Published on May 24th, 2020

The New Yorker had a great interview and article about Nassim Nicholas Taleb who coined the term “black swan,” the term he coined for an unpredictable, rare, catastrophic event, in his best-selling 2007 book of that title. “The Black Swan” was meant to explain why, in a networked world, we need to change business practices and social norms—not, as he recently told me, to provide “a cliché for any bad thing that surprises us.”  He told Bloomberg Television on March 31st that he is “irritated,” whenever the coronavirus pandemic is referred to as a “black swan.”

Besides, the pandemic was wholly predictable—he, like Bill Gates, Laurie Garrett, and others, had predicted it—a white swan if ever there was one. “We issued our warning that, effectively, you should kill it in the egg,” Taleb told Bloomberg.

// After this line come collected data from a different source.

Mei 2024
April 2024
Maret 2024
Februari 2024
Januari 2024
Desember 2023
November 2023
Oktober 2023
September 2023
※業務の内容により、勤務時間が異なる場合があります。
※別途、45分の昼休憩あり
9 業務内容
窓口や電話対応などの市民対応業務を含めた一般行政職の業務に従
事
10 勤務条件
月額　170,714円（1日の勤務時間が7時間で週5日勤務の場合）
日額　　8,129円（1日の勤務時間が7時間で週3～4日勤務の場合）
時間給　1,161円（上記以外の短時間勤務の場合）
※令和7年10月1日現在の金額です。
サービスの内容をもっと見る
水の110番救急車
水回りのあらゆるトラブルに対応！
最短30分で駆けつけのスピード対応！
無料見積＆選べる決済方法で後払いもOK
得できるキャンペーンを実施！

Governments “did not want to spend pennies in January; now they are going to spend trillions.”

 The warning that he referred to appeared in a January 26th paper that he co-authored with Joseph Norman and Yaneer Bar-Yam, when the virus was still mainly confined to China. The paper cautions that, owing to “increased connectivity,” the spread will be “nonlinear”—two key contributors to Taleb’s anxiety. For statisticians, “nonlinearity” describes events very much like a pandemic: an output disproportionate to known inputs (the structure and growth of pathogens, say), owing to both unknown and unknowable inputs (their incubation periods in humans, or random mutations), or eccentric interaction among various inputs (wet markets and airplane travel), or exponential growth (from networked human contact), or all three.

As Taleb told me, “The great danger has always been too much connectivity.” Proliferating global networks, both physical and virtual, inevitably incorporate more fat-tail risks into a more interdependent and “fragile” system: not only risks such as pathogens but also computer viruses, or the hacking of information networks, or reckless budgetary management by financial institutions or state governments, or spectacular acts of terror. Any negative event along these lines can create a rolling, widening collapse—a true black swan—in the same way that the failure of a single transformer can collapse an electricity grid.

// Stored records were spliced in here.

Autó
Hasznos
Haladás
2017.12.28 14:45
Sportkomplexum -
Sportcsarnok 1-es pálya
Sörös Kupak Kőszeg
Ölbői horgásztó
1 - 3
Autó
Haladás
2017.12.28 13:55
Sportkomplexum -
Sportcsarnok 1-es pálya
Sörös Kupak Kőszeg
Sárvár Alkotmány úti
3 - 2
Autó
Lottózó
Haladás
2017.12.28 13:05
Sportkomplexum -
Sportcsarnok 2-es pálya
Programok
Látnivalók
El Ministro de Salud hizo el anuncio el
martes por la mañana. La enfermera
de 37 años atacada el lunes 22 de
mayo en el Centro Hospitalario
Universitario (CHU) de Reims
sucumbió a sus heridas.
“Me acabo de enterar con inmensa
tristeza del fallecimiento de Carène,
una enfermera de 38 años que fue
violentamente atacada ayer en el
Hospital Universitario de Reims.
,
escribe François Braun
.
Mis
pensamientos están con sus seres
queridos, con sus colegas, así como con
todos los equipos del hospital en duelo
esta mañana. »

We should discourage the concentration of power in big corporations, “including a severe restriction of lobbying,” Taleb told me. “When one per cent of the people have fifty per cent of the income, that is a fat tail.” Companies shouldn’t be able to make money from monopoly power, “from rent-seeking”—using that power not to build something but to extract an ever-larger part of the surplus. There should be an expansion of the powers of state and even county governments, where there is “bottom-up” control and accountability. This could incubate new businesses and foster new education methods that emphasize “action learning and apprenticeship” over purely academic certification. He thinks that “we should have a national Entrepreneurship Day.”